Odd Sock Day in school today really got me thinking about getting children intentionally imperfect and creating safe spaces in which to practice being imperfect...
My daughter, along with many other children this morning, put on odd socks for school. This was in recognition of ‘Ani-bullying week 2022’.
She reminded me that it was ‘Odd Sock Day’, which I was grateful for because it is the kind of thing that she might have otherwise found challenging. The idea of putting on odd socks intentionally is something that could potentially cause some difficulty for many children who like the natural order to remain stable. Turning things on their head for the day can be fun for some whilst for others it takes some thinking about to be OK with it. It puts them right out of their comfort zone. I think because ‘everybody was doing it’, my daughter was OK with it. She saw it as being 'allowed' and not everyone is doing it.

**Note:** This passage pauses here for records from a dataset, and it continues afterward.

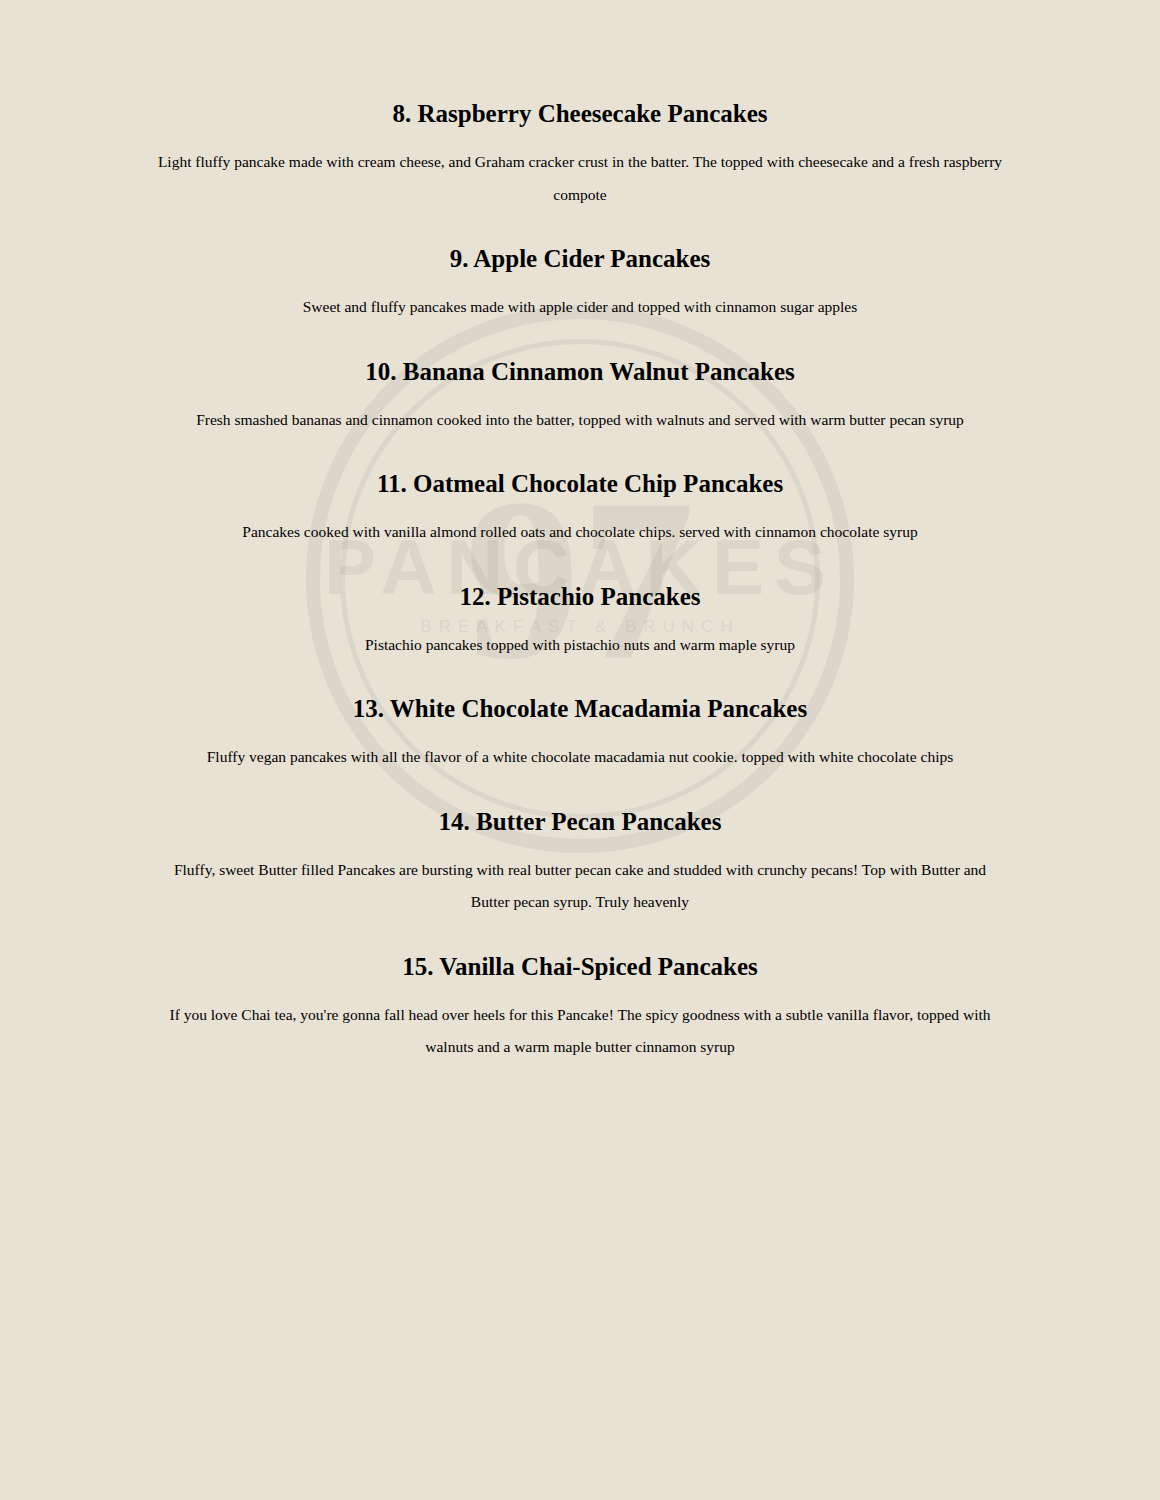97
PANCAKES
BREAKFAST & BRUNCH
8. Raspberry Cheesecake Pancakes
Light fluffy pancake made with cream cheese, and Graham cracker crust in the batter. The topped with cheesecake and a fresh raspberry compote
9. Apple Cider Pancakes
Sweet and fluffy pancakes made with apple cider and topped with cinnamon sugar apples
10. Banana Cinnamon Walnut Pancakes
Fresh smashed bananas and cinnamon cooked into the batter, topped with walnuts and served with warm butter pecan syrup
11. Oatmeal Chocolate Chip Pancakes
Pancakes cooked with vanilla almond rolled oats and chocolate chips. served with cinnamon chocolate syrup
12. Pistachio Pancakes
Pistachio pancakes topped with pistachio nuts and warm maple syrup
13. White Chocolate Macadamia Pancakes
Fluffy vegan pancakes with all the flavor of a white chocolate macadamia nut cookie. topped with white chocolate chips
14. Butter Pecan Pancakes
Fluffy, sweet Butter filled Pancakes are bursting with real butter pecan cake and studded with crunchy pecans! Top with Butter and Butter pecan syrup. Truly heavenly
15. Vanilla Chai-Spiced Pancakes
If you love Chai tea, you're gonna fall head over heels for this Pancake! The spicy goodness with a subtle vanilla flavor, topped with walnuts and a warm maple butter cinnamon syrup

That feeling of things not being ‘perfect’, ‘a bit odd’ and not as we might normally be expecting is hard for many people. It can make you feel vulnerable. You are susceptible to that worry of what you perceive everybody else thinks of you when you are not being, what you perceive to be, ‘perfect’. Our feelings of vulnerability often seem to arise from our own conjured up notions of perfection and that can start young. It seems so 'odd' to me that we can so easily feel fraught from this 'idea' of perfectionism when we are measuring ourselves from a scale we have created by ourselves.

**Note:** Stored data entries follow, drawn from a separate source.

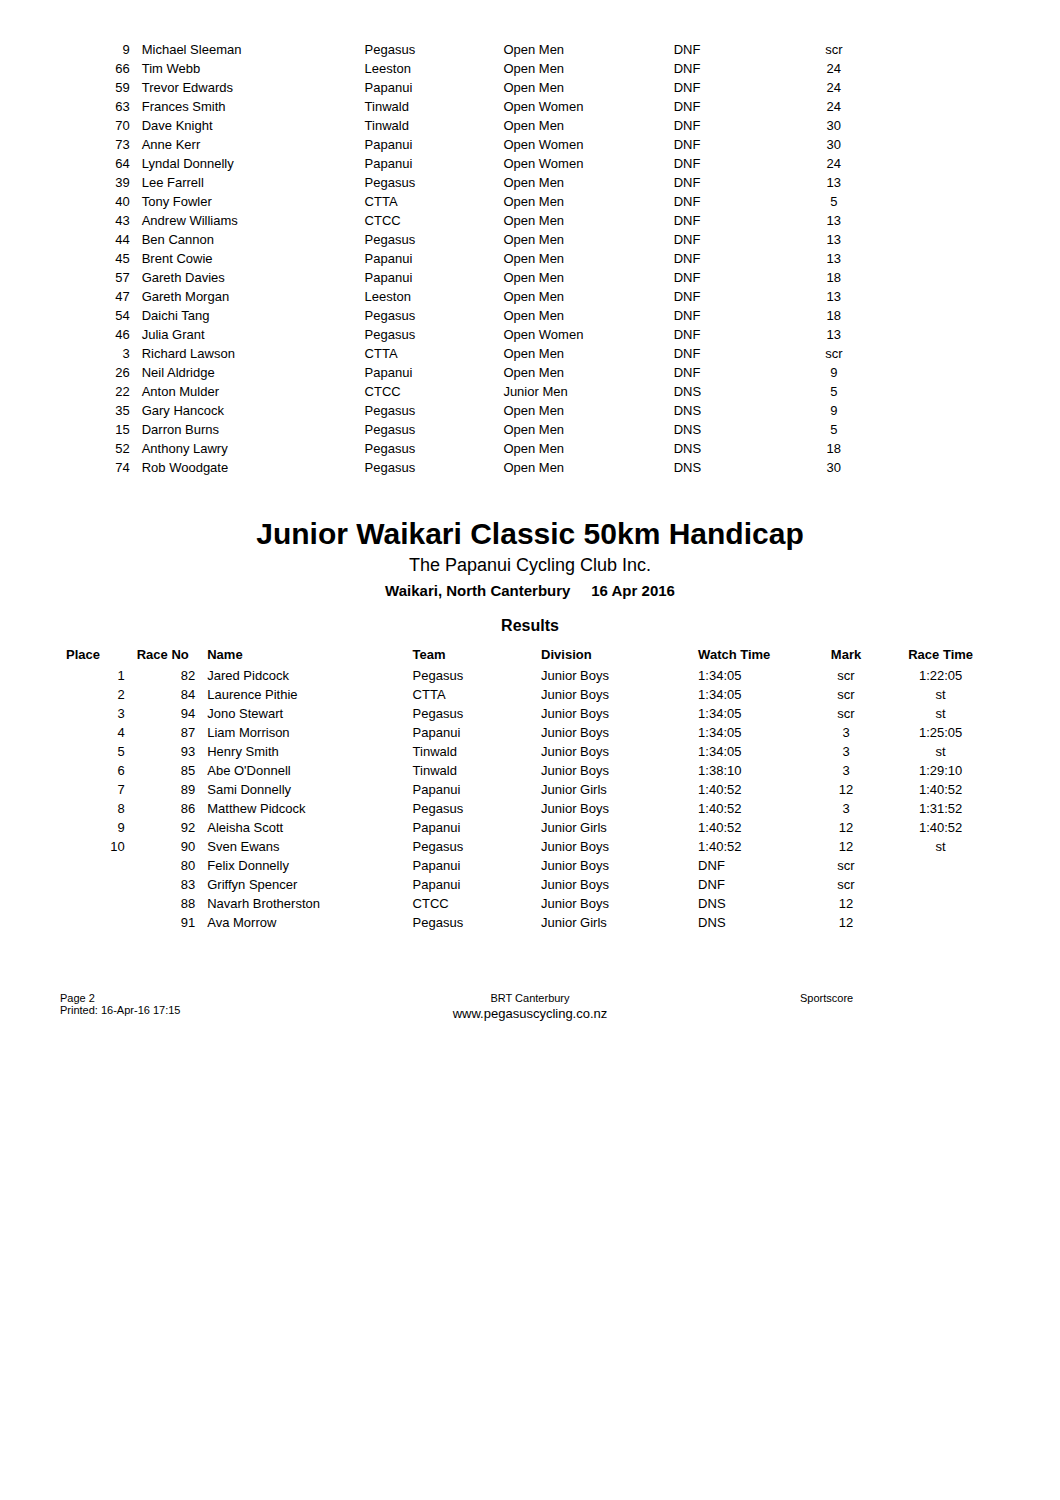| 9 | Michael Sleeman | Pegasus | Open Men | DNF | scr | |
| 66 | Tim Webb | Leeston | Open Men | DNF | 24 | |
| 59 | Trevor Edwards | Papanui | Open Men | DNF | 24 | |
| 63 | Frances Smith | Tinwald | Open Women | DNF | 24 | |
| 70 | Dave Knight | Tinwald | Open Men | DNF | 30 | |
| 73 | Anne Kerr | Papanui | Open Women | DNF | 30 | |
| 64 | Lyndal Donnelly | Papanui | Open Women | DNF | 24 | |
| 39 | Lee Farrell | Pegasus | Open Men | DNF | 13 | |
| 40 | Tony Fowler | CTTA | Open Men | DNF | 5 | |
| 43 | Andrew Williams | CTCC | Open Men | DNF | 13 | |
| 44 | Ben Cannon | Pegasus | Open Men | DNF | 13 | |
| 45 | Brent Cowie | Papanui | Open Men | DNF | 13 | |
| 57 | Gareth Davies | Papanui | Open Men | DNF | 18 | |
| 47 | Gareth Morgan | Leeston | Open Men | DNF | 13 | |
| 54 | Daichi Tang | Pegasus | Open Men | DNF | 18 | |
| 46 | Julia Grant | Pegasus | Open Women | DNF | 13 | |
| 3 | Richard Lawson | CTTA | Open Men | DNF | scr | |
| 26 | Neil Aldridge | Papanui | Open Men | DNF | 9 | |
| 22 | Anton Mulder | CTCC | Junior Men | DNS | 5 | |
| 35 | Gary Hancock | Pegasus | Open Men | DNS | 9 | |
| 15 | Darron Burns | Pegasus | Open Men | DNS | 5 | |
| 52 | Anthony Lawry | Pegasus | Open Men | DNS | 18 | |
| 74 | Rob Woodgate | Pegasus | Open Men | DNS | 30 | |
Junior Waikari Classic 50km Handicap
The Papanui Cycling Club Inc.
Waikari, North Canterbury 16 Apr 2016
Results
| Place | Race No | Name | Team | Division | Watch Time | Mark | Race Time |
| --- | --- | --- | --- | --- | --- | --- | --- |
| 1 | 82 | Jared Pidcock | Pegasus | Junior Boys | 1:34:05 | scr | 1:22:05 |
| 2 | 84 | Laurence Pithie | CTTA | Junior Boys | 1:34:05 | scr | st |
| 3 | 94 | Jono Stewart | Pegasus | Junior Boys | 1:34:05 | scr | st |
| 4 | 87 | Liam Morrison | Papanui | Junior Boys | 1:34:05 | 3 | 1:25:05 |
| 5 | 93 | Henry Smith | Tinwald | Junior Boys | 1:34:05 | 3 | st |
| 6 | 85 | Abe O'Donnell | Tinwald | Junior Boys | 1:38:10 | 3 | 1:29:10 |
| 7 | 89 | Sami Donnelly | Papanui | Junior Girls | 1:40:52 | 12 | 1:40:52 |
| 8 | 86 | Matthew Pidcock | Pegasus | Junior Boys | 1:40:52 | 3 | 1:31:52 |
| 9 | 92 | Aleisha Scott | Papanui | Junior Girls | 1:40:52 | 12 | 1:40:52 |
| 10 | 90 | Sven Ewans | Pegasus | Junior Boys | 1:40:52 | 12 | st |
| | 80 | Felix Donnelly | Papanui | Junior Boys | DNF | scr | |
| | 83 | Griffyn Spencer | Papanui | Junior Boys | DNF | scr | |
| | 88 | Navarh Brotherston | CTCC | Junior Boys | DNS | 12 | |
| | 91 | Ava Morrow | Pegasus | Junior Girls | DNS | 12 | |
Page 2
Printed: 16-Apr-16 17:15
BRT Canterbury
www.pegasuscycling.co.nz
Sportscore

For my daughter, the feeling of vulnerability on ‘Odd Sock Day’ was removed because everybody was doing it. She told me that the teacher reminded them all at the end of assembly on Friday not to forget it was ‘Odd Socks Day’ on Monday – I was impressed that a 5-year-old remembered that at the right moment to tell Mummy and after an entire weekend! At the same time, she was giving me the cue that being 'imperfect' (at least for today) was OK!
Wearing odd socks today to school is a way that children are learning that being ‘imperfect’ and at odds with the natural order of things is OK – in fact it’s quite fun because we're all joining in! The real test to how vulnerable my daughter will make herself would be to see if she’d wear odd socks tomorrow when this 'imperfect' is not seen to be expected or 'allowed'.
Kids need to experience feelings of ‘imperfection’ and feeling vulnerable and little things like ‘Odd Socks Day’, whilst raising awareness of Anti-bullying week, help to practise doing something that might make you feel a bit ‘out of your comfort zone’ and vulnerable.
It’s good to notice opportunities that present themselves to support our children in coming out of their comfort zones and confronting vulnerability in a safe space. Vulnerability is a space we all need to get comfortable in entering and the earlier we can start to do this in a safe way whilst we build that muscle, the more willing we might be later to get vulnerable. That is often where the biggest growth is hiding.